Indicate by check mark whether the registrant is a large accelerated filer, an accelerated filer, a non-accelerated filer, or a smaller reporting
company. See the definitions of “large accelerated filer,” “accelerated filer,” and “smaller reporting company” in Rule 12b-2 of the Exchange Act.
Large accelerated filer Accelerated filer Non-accelerated filer
(Do not check if a smaller reporting company)
Smaller reporting company
Indicate by check mark whether the registrant is a shell company (as defined in Rule 12b-2 of Act). Yes No
As of June 30, 2012 (the last day of our most recently completed second quarter), the aggregate market value of the common stock held by
non-affiliates of the registrant was $43.7 million. Such aggregate market value was computed by reference to the closing sale price per share of $1.10
as reported on the NYSE Amex on such date. For purposes of making this calculation only, the registrant has defined affiliates as including all officers,
directors and beneficial owners of more than ten percent of the common stock of the Company. In making such calculation, the registrant is not making
a determination of the affiliate or non-affiliate status of any holders of shares of the registrant’s common stock.

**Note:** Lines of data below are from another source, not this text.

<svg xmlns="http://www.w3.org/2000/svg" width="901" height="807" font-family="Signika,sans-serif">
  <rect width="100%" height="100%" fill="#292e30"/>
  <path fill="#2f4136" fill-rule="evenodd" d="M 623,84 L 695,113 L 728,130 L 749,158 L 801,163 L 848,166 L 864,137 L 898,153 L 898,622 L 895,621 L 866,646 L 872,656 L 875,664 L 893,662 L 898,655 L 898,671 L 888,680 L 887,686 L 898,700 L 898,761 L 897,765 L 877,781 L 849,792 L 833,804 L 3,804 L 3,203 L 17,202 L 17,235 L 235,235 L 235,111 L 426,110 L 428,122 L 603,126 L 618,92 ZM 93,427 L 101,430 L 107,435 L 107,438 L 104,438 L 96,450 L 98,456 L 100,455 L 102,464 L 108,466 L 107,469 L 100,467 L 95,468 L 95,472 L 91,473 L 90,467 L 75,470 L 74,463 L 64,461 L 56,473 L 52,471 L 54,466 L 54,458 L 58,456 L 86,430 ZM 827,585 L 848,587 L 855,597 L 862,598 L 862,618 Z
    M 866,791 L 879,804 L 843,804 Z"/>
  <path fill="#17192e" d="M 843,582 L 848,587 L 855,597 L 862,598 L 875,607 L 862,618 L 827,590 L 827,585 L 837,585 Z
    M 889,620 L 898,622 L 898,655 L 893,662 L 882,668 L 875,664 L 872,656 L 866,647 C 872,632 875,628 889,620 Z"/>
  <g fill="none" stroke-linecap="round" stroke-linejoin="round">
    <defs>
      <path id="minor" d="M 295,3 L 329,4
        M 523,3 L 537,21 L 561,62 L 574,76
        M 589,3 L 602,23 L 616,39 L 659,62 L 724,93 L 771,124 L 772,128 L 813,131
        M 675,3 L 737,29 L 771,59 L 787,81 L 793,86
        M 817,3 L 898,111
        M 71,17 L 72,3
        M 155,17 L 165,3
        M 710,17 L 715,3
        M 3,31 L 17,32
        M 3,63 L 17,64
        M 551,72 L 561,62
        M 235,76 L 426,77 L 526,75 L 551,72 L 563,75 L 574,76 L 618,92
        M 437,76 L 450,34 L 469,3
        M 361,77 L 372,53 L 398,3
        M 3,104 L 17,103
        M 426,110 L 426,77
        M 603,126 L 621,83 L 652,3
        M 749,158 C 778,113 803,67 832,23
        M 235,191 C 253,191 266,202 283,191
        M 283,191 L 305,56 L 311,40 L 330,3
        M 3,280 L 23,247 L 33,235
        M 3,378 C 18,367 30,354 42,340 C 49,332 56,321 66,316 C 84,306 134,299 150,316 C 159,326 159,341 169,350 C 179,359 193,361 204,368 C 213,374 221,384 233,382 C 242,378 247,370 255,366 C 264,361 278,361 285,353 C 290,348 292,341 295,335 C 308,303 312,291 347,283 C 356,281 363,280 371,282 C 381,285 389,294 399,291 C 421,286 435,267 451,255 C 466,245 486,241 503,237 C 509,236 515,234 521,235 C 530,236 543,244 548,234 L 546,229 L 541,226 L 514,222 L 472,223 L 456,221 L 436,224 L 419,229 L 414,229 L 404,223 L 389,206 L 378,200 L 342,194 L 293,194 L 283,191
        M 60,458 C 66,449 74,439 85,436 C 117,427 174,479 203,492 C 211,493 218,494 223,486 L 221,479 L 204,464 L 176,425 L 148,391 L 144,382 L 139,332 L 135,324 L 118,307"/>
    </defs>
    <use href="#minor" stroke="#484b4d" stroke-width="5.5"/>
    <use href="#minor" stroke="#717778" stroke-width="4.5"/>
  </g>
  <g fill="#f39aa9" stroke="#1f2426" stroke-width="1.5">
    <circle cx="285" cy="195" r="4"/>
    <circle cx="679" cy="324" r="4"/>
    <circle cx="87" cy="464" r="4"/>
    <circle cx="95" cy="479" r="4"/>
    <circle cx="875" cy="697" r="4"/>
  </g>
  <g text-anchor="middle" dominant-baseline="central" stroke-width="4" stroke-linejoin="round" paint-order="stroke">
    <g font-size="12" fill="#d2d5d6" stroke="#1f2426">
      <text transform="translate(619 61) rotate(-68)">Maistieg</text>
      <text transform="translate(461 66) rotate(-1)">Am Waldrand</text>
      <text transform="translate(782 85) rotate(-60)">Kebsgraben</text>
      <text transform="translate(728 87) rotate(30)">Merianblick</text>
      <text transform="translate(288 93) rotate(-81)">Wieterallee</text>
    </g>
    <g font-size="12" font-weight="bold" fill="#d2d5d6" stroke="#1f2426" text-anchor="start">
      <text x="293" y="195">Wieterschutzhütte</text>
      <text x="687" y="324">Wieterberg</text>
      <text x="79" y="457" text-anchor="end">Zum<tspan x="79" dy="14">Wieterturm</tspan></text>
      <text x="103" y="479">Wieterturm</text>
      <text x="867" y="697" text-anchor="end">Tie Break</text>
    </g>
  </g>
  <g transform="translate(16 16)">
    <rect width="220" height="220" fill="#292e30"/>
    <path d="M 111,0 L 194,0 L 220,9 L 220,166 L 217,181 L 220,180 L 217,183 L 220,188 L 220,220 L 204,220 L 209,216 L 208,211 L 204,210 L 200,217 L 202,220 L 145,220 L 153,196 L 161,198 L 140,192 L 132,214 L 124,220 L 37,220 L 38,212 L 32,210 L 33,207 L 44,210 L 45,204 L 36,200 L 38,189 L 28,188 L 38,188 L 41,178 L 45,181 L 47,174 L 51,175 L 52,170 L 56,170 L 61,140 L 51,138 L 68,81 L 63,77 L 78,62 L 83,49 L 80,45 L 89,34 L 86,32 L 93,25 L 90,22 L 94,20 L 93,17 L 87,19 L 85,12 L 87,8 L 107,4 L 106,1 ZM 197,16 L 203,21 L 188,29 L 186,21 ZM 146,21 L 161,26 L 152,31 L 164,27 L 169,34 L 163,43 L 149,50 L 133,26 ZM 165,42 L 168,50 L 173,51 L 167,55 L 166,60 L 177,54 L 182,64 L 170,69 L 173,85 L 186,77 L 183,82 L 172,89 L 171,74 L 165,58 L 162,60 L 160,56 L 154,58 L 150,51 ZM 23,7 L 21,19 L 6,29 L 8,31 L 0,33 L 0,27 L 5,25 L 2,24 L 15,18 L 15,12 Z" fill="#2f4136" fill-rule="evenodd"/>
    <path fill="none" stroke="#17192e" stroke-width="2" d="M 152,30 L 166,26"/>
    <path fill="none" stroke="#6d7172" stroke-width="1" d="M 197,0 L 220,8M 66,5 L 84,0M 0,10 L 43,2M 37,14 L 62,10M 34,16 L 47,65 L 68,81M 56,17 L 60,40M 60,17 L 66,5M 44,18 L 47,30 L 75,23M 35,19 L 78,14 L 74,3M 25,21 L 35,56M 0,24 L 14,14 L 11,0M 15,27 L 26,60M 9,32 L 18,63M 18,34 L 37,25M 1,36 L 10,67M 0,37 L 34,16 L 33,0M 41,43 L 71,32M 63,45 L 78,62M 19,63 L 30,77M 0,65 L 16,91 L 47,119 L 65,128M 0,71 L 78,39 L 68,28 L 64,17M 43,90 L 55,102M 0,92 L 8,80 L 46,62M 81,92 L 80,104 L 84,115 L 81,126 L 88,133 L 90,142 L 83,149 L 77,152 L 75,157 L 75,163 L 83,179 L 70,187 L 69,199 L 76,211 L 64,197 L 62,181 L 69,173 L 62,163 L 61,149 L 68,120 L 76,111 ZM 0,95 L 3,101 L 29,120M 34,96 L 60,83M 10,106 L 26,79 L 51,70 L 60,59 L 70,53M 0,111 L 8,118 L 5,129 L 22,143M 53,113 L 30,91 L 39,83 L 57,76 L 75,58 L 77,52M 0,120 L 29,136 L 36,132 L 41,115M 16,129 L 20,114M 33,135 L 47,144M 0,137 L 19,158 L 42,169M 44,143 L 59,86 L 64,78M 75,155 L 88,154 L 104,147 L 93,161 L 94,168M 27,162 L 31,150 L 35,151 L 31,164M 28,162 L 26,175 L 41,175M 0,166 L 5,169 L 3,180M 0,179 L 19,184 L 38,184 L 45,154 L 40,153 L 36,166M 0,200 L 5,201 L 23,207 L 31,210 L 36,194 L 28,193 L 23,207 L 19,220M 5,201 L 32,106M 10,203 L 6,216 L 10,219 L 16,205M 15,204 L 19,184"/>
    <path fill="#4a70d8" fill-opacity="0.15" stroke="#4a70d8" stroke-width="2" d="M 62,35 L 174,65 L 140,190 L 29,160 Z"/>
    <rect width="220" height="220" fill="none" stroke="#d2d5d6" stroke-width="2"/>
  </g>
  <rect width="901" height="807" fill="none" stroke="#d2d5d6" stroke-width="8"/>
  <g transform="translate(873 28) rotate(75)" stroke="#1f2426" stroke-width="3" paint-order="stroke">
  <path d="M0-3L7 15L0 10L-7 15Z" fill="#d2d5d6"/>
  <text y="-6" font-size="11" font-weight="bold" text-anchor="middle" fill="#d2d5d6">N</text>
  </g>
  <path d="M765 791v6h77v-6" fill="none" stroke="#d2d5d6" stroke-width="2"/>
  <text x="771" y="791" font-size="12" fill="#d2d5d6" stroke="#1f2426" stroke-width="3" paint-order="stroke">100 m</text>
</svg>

The number of shares outstanding of the registrant’s common stock as of March 12, 2013 was 40,189,977.
TRADEMARKS, TRADE NAMES AND SERVICE MARKS
Tucows®, Butterscotch®, EPAG®, Hover®, OpenSRS®, Platypus®, Ting® and YummyNames® are registered trademarks of
Tucows Inc. or its subsidiaries. Other service marks, trademarks and trade names of Tucows Inc. or its subsidiaries may be used in this Annual Report
on Form 10-K (this “Annual Report”). All other service marks, trademarks and trade names referred to in this Annual Report are the property of their
respective owners. Solely for convenience, any trademarks referred to in this Annual Report may appear without the ® or TM symbol, but such
references are not intended to indicate, in any way, that we or the owner of such trademark, as applicable, will not assert, to the fullest extent under
applicable law, our or its rights, or the right of the applicable licensor, to these trademarks.